Addressing the Internal BGP Structure

Because certain routers within the TransitNet network will no longer be required to hold BGP routes after the migration to MPLS, it is necessary to build the relevant infrastructure to support the new BGP design. This new structure can be seen in Figure 6-2.

Figure 6-2. TransitNet MPLS BGP Peering Structure


Figure 6-2 shows the desired topology, where BGP is enabled only on edge routers. These routers run iBGP sessions with core route reflectors so that all external routes can be distributed successfully between edge routers. All transit routers are now BGP-free and purely label switch packets across the backbone.

To be able to achieve this topology, and to provide a smooth migration to the MPLS solution, it is necessary as a migration step to run multiple BGP sessions from the edge routers. This can be seen in Figure 6-3, which shows the necessary old and new iBGP sessions for both of the edge routers within the London POP.
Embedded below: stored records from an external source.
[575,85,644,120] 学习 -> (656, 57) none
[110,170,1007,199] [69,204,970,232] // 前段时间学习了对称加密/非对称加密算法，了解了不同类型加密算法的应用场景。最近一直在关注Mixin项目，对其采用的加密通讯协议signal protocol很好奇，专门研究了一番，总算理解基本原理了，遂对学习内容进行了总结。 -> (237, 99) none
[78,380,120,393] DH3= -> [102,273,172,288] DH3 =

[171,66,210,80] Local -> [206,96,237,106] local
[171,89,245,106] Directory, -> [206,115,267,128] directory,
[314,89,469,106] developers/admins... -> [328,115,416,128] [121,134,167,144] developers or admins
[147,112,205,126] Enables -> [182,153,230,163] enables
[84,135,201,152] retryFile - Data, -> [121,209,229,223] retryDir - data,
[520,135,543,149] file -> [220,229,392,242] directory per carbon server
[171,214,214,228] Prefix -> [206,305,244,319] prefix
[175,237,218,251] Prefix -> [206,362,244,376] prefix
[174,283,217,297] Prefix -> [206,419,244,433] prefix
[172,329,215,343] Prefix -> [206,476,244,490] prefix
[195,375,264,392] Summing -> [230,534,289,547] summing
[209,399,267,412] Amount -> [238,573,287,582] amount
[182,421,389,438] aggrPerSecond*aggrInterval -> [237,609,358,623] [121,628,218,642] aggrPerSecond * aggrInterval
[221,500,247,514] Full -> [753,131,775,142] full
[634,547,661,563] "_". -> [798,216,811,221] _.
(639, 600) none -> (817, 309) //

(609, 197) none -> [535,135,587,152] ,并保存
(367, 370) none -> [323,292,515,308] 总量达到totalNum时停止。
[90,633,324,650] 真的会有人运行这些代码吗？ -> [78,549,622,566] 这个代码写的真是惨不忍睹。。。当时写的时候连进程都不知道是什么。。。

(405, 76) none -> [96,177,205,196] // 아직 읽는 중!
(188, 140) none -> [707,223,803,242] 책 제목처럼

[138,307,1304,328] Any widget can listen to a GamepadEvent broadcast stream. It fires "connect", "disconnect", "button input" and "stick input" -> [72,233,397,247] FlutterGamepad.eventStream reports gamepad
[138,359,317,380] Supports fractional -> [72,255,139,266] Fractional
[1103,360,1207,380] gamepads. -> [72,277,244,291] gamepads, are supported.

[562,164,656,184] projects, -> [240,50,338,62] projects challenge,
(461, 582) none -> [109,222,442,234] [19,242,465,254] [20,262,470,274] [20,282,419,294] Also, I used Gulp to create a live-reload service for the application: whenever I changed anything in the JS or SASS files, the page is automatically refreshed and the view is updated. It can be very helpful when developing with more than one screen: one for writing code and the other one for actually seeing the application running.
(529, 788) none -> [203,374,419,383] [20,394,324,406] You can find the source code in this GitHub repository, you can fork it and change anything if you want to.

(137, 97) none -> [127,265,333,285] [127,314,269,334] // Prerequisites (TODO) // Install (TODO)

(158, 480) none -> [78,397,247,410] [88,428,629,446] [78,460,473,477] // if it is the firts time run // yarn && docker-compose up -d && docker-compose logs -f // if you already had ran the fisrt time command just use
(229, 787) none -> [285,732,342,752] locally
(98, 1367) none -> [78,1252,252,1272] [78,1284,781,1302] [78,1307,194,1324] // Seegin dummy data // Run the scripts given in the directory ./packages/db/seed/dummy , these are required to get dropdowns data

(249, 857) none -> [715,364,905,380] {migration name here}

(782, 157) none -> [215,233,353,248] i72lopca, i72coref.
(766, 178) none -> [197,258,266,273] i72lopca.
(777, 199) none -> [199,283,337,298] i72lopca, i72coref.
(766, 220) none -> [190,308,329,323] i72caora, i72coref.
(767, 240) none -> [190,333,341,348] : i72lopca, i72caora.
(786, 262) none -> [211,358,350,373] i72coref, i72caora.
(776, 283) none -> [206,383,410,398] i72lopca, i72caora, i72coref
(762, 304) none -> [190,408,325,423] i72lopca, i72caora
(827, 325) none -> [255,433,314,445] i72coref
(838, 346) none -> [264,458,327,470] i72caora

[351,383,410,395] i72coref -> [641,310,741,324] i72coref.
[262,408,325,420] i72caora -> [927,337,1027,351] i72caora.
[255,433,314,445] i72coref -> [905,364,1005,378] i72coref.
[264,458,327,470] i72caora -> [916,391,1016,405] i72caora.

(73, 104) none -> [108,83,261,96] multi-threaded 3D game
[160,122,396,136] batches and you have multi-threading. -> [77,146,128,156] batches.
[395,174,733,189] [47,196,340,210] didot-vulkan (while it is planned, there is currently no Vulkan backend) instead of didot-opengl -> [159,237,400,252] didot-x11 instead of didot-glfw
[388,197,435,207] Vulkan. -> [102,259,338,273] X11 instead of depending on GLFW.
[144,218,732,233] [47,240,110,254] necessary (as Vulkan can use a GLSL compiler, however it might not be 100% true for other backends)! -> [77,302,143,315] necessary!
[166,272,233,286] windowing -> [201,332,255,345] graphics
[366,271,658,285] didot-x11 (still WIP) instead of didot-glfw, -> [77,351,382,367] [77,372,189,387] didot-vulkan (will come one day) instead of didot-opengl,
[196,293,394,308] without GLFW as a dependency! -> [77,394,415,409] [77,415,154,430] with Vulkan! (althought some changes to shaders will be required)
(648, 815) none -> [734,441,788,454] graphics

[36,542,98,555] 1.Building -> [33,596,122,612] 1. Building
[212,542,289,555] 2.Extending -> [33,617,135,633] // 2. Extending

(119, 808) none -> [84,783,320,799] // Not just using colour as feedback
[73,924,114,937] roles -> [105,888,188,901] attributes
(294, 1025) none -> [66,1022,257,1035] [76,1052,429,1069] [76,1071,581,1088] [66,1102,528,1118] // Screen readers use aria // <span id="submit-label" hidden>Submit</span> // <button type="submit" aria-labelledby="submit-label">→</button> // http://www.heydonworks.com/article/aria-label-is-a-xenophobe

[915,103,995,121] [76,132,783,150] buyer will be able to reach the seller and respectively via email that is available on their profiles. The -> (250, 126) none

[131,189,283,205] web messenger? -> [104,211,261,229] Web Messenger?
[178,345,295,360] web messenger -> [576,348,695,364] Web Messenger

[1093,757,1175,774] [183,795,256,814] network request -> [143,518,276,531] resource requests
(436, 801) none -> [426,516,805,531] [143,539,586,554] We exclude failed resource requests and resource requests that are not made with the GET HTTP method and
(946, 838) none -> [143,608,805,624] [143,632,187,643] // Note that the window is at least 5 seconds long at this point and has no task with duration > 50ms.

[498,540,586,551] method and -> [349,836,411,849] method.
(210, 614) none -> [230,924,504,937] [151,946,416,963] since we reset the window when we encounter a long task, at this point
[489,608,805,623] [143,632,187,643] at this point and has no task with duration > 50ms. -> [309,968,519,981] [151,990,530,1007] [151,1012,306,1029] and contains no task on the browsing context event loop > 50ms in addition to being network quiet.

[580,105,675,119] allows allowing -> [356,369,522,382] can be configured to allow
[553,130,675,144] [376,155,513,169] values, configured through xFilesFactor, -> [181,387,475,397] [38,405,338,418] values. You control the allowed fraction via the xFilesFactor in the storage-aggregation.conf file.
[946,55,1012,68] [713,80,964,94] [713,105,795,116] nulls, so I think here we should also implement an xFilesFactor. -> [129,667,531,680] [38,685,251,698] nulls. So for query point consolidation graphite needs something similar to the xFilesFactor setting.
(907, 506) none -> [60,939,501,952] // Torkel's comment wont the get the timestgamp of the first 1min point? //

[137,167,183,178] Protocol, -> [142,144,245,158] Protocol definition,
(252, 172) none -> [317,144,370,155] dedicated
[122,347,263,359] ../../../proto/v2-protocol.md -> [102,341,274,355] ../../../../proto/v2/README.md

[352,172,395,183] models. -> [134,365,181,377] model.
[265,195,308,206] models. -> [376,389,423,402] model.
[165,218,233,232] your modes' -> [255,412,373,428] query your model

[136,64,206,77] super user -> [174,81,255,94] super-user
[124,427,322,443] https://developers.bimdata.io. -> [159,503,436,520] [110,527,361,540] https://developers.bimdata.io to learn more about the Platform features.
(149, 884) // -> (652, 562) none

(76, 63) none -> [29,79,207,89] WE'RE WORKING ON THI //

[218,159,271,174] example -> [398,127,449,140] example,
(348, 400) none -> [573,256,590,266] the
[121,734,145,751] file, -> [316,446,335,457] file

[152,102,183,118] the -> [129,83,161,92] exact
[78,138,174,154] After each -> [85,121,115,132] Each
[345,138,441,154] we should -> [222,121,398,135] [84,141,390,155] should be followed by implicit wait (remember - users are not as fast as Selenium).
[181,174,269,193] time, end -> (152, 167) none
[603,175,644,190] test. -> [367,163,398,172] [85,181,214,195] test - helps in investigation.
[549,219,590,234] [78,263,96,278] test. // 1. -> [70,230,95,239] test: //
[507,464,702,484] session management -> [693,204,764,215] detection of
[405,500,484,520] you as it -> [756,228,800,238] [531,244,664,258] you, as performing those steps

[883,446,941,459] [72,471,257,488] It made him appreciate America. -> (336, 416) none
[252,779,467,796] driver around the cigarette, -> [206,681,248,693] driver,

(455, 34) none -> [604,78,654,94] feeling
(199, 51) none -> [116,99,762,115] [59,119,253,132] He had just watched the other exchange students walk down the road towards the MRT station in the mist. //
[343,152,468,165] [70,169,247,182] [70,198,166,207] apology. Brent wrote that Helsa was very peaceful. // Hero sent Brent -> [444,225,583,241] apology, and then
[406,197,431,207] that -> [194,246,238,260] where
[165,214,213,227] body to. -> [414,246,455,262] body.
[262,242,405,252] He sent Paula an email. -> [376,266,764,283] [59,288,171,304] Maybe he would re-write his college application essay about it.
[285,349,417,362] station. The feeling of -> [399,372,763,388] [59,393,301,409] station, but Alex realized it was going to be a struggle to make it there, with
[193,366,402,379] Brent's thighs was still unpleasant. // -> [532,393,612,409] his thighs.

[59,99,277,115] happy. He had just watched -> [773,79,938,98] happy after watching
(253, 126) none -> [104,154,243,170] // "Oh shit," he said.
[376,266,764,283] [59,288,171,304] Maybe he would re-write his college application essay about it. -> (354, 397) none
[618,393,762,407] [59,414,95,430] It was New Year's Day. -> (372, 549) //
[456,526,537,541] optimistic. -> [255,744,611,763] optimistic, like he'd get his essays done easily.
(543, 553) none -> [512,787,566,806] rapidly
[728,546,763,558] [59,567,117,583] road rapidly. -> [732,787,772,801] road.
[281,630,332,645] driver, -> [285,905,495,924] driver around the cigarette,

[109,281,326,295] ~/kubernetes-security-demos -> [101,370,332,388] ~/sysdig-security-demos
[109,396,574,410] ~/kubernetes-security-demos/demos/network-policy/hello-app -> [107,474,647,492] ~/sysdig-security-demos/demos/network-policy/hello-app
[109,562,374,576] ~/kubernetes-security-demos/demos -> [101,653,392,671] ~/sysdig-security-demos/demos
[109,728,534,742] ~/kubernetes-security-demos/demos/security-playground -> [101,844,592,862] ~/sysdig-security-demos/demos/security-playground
Figure 6-3. TransitNet iBGP Session Requirements


This type of migration approach has some implications?most notably, the increase in the memory requirements of BGP routers because they will need to house multiple BGP sessions and learn several copies of the same routes. However, if a smooth transition is required and memory is not an issue for a short-term migration phase, then this type of migration approach provides a seamless transition from one BGP topology to another.


Our sample topology uses separate route reflectors for the migration. This is not strictly necessary because the existing route reflectors could be used as long as separate addresses are used for the iBGP sessions. (It is not possible to have multiple iBGP sessions between the same set of addresses.)

The addition of further BGP peering sessions on the edge routers does not present a problem for the BGP protocol. This is because the attributes of the routes are exactly the same; the only difference is that they have been reflected to the edge router from a different route reflector. This means that when the backbone routers are capable of label switching packets, the current BGP sessions can be removed without the danger of losing traffic.